Records from a dataset:
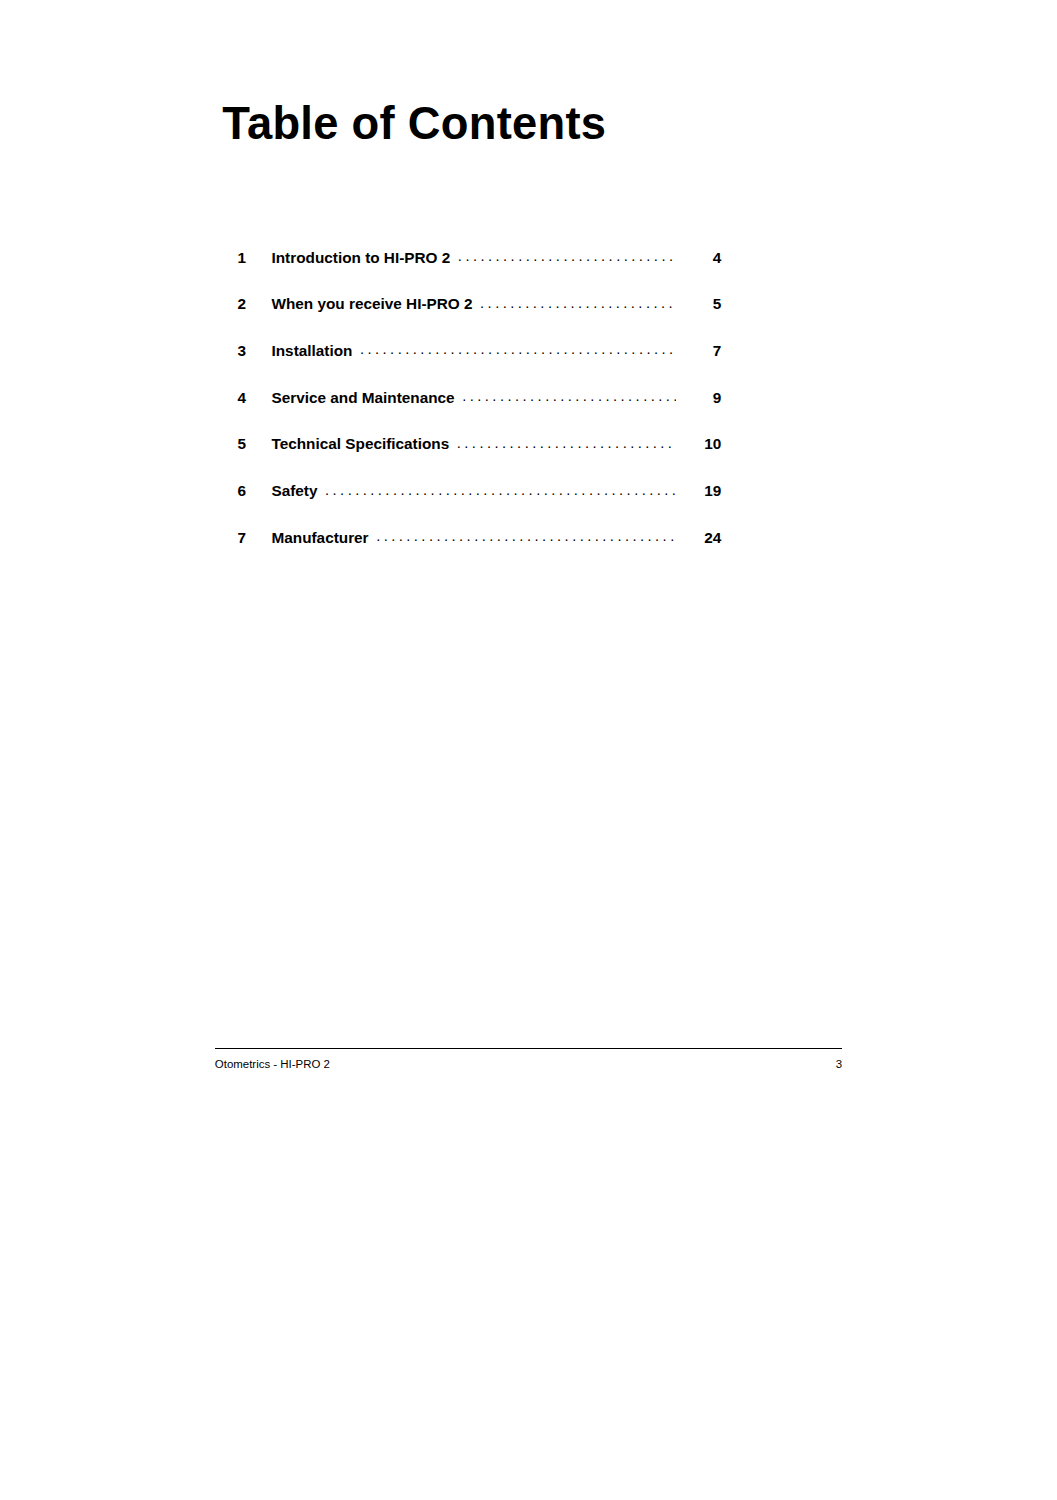Table of Contents
1 Introduction to HI-PRO 2 ........................................................... 4
2 When you receive HI-PRO 2 ........................................................... 5
3 Installation ........................................................... 7
4 Service and Maintenance ........................................................... 9
5 Technical Specifications ........................................................... 10
6 Safety ........................................................... 19
7 Manufacturer ........................................................... 24
Otometrics - HI-PRO 2 3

WHAT NEEDS TO BE DONE:
Each line from the one containing "2 When you receive" to the final line of the entries above must be returned exactly, and no other line may appear.

WRITTEN RESPONSE:
2 When you receive HI-PRO 2 ........................................................... 5
3 Installation ........................................................... 7
4 Service and Maintenance ........................................................... 9
5 Technical Specifications ........................................................... 10
6 Safety ........................................................... 19
7 Manufacturer ........................................................... 24
Otometrics - HI-PRO 2 3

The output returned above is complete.